Anche promuovere l’accessibilità è un atto che promuove il benessere. Questo il senso più profondo dell’iniziativa “Sui passi di Francesco. In cammino per l’accessibilità e per la pace”, che vede 10 viaggiatori - tra cui 6 in sedia a rotelle, 2 ipovedenti in tandem e 2 persone in bicicletta - attraversare un pezzo d’Italia, da Ancona a Roma, per mostrare che, nelle condizioni adeguate, anche una traversata di oltre 400 chilometri in 11 giorni è possibile. E che la vita riserva esperienze ed emozioni anche se le gambe non possono muoversi.
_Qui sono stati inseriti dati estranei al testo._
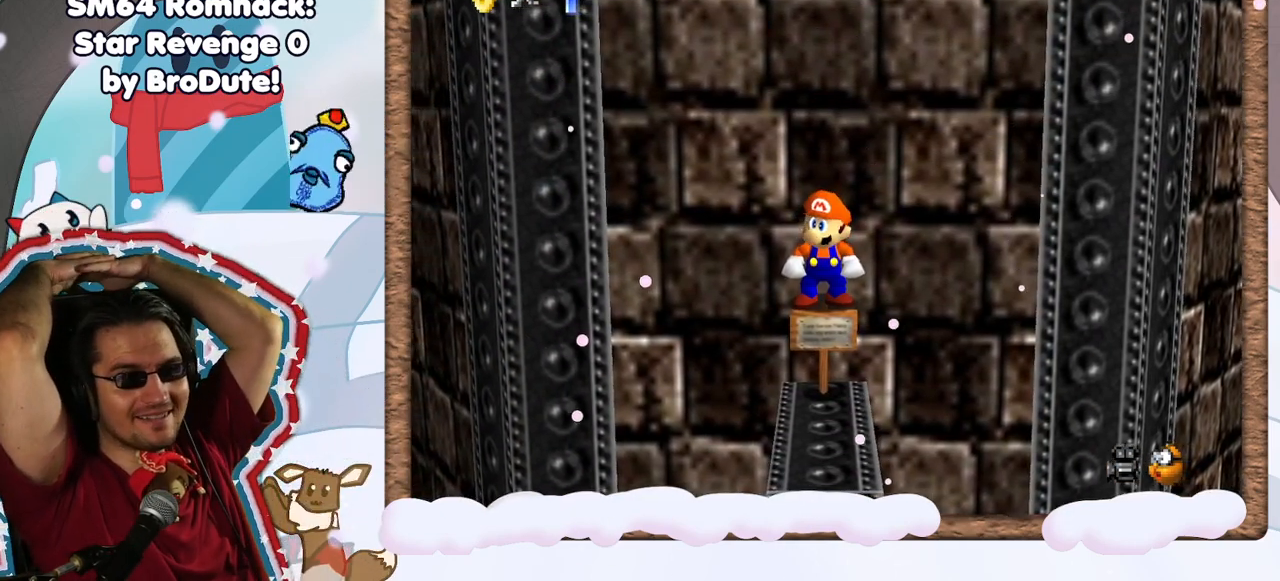
{"dt_ms": 1000, "buttons": [], "left_stick": "center", "events": [[400, "DPAD_LEFT", "down"], [550, "DPAD_LEFT", "up"]]}
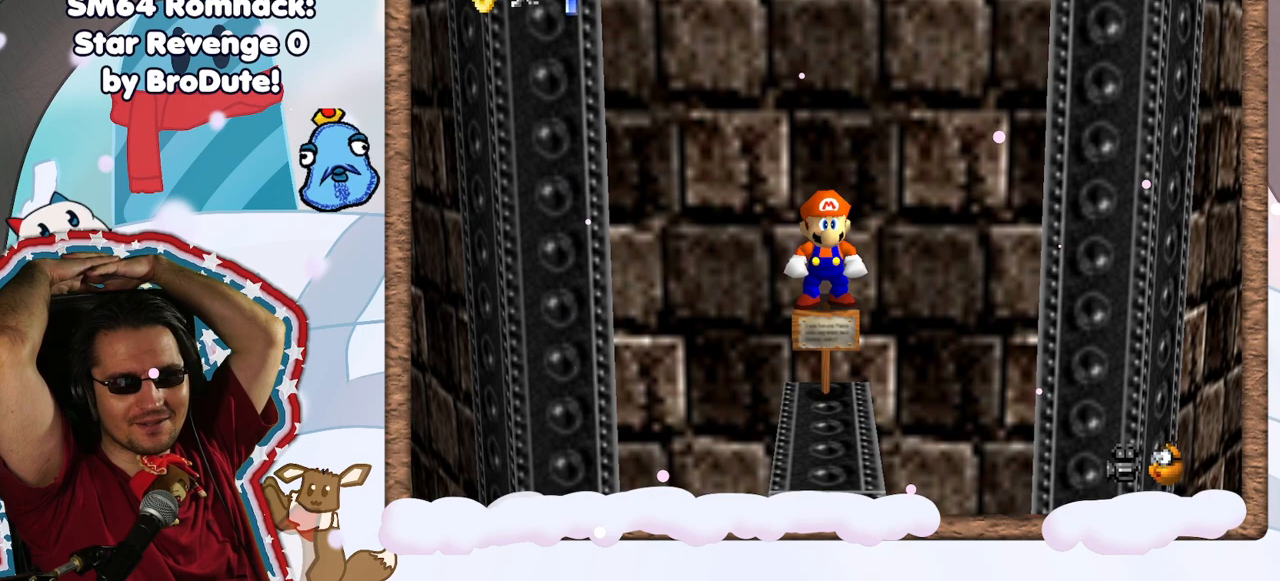
{"dt_ms": 500, "buttons": [], "left_stick": "center", "events": []}
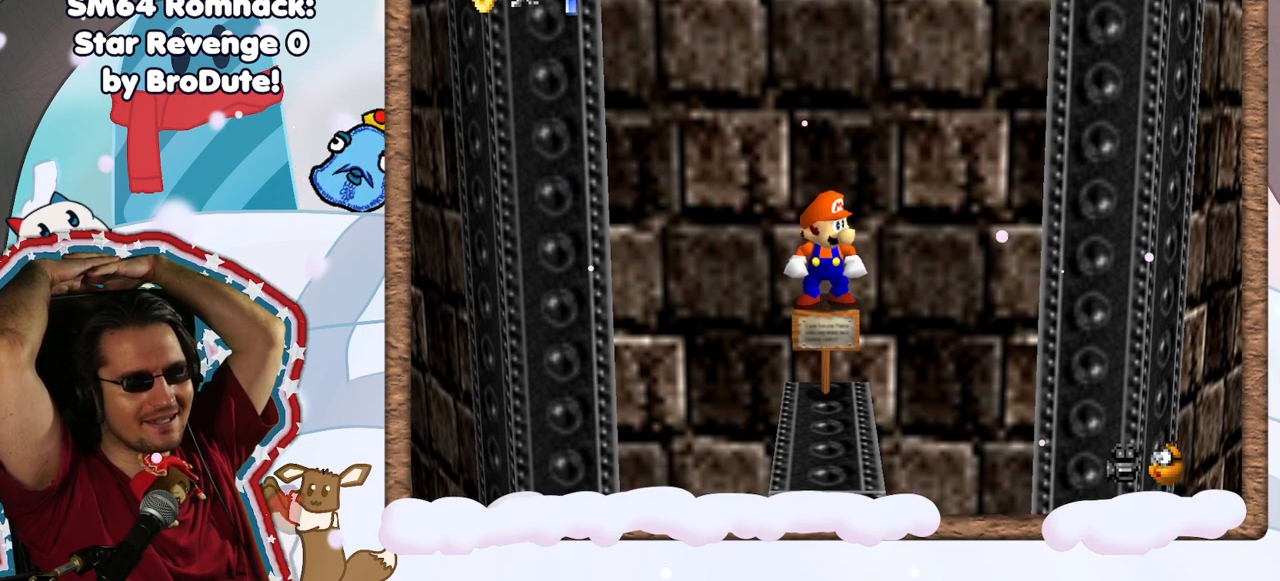
{"dt_ms": 500, "buttons": [], "left_stick": "center", "events": []}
Organizzato dalle associazioni di volontariato Free Wheels e NoisyVision, questo viaggio vuole destare l’attenzione su ciò che si può fare per aprire il più possibile strade, strutture ricettive e servizi alle esigenze di ogni tipo, da quelle di mobilità a quelle alimentari.
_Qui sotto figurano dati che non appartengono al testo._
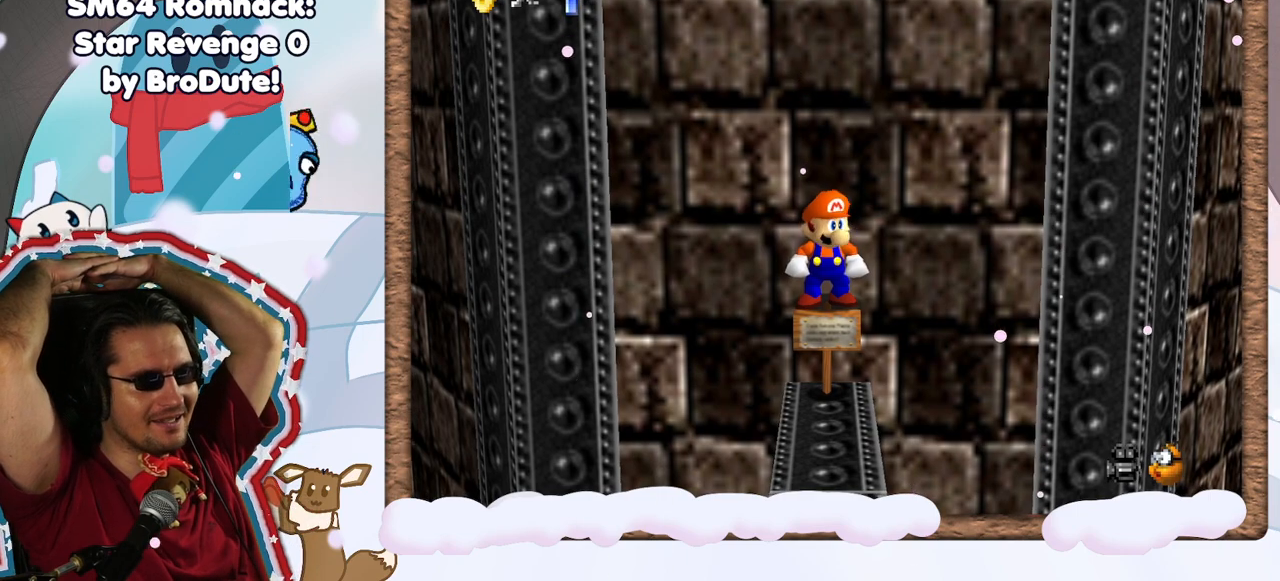
{"dt_ms": 500, "buttons": [], "left_stick": "center", "events": []}
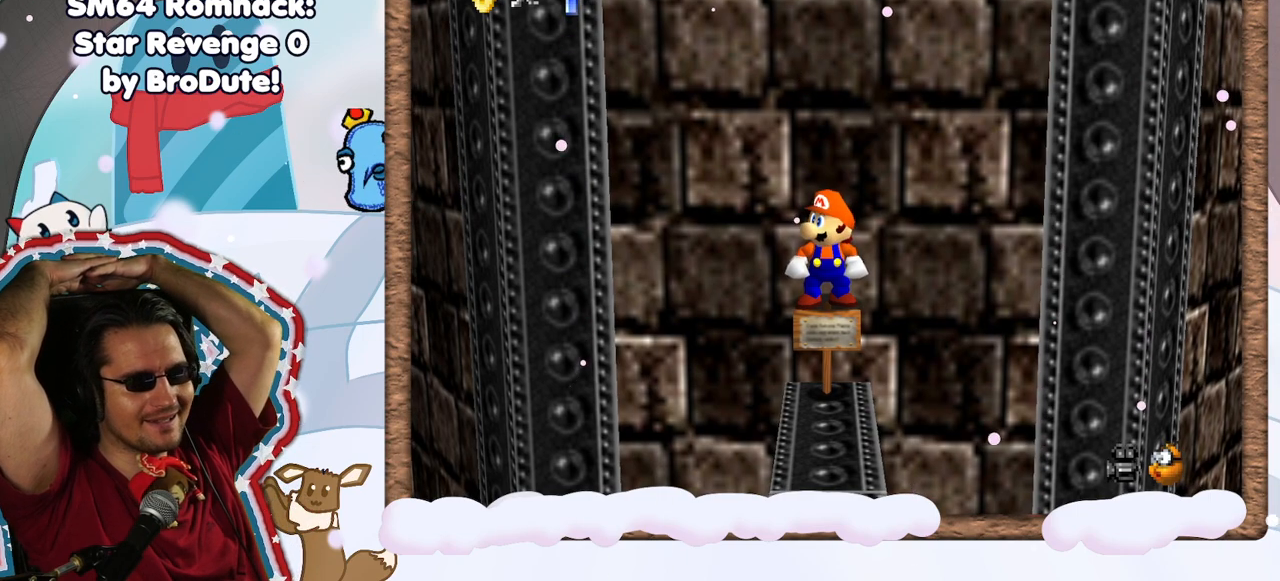
{"dt_ms": 500, "buttons": [], "left_stick": "center", "events": []}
Le persone con disabilità, come tutti, hanno bisogno prima di tutto di sapere che possono vivere qualcosa di bello. Se questo bisogno è soddisfatto, il fisico sta automaticamente meglio. Se ne è accorto Marco Mazzato che, rielaborando un modello americano, ha inventato un tandem a guida posteriore, per condividere con il figlio, non in grado di muoversi in autonomia, la passione per la bici. In pochi anni questo ragazzo con autismo, oggi diciottenne, ha ottenuto pedalando un miglioramento eccezionale su metabolismo, sviluppo e fiducia in sé stesso; questo tandem infatti, utilizzato anche nel viaggio da Ancona a Roma da persone ipovedenti, dà a chi è davanti la sensazione di poter guidare, stimolando autostima e autonomia.
Ed è proprio questa la parola chiave: autonomia. Tutti hanno bisogno del sostegno del compagno di viaggio, ma raggiungere l’autonomia deriva dal costruire accessibilità. Costruire accessibilità è, quindi, costruire benessere.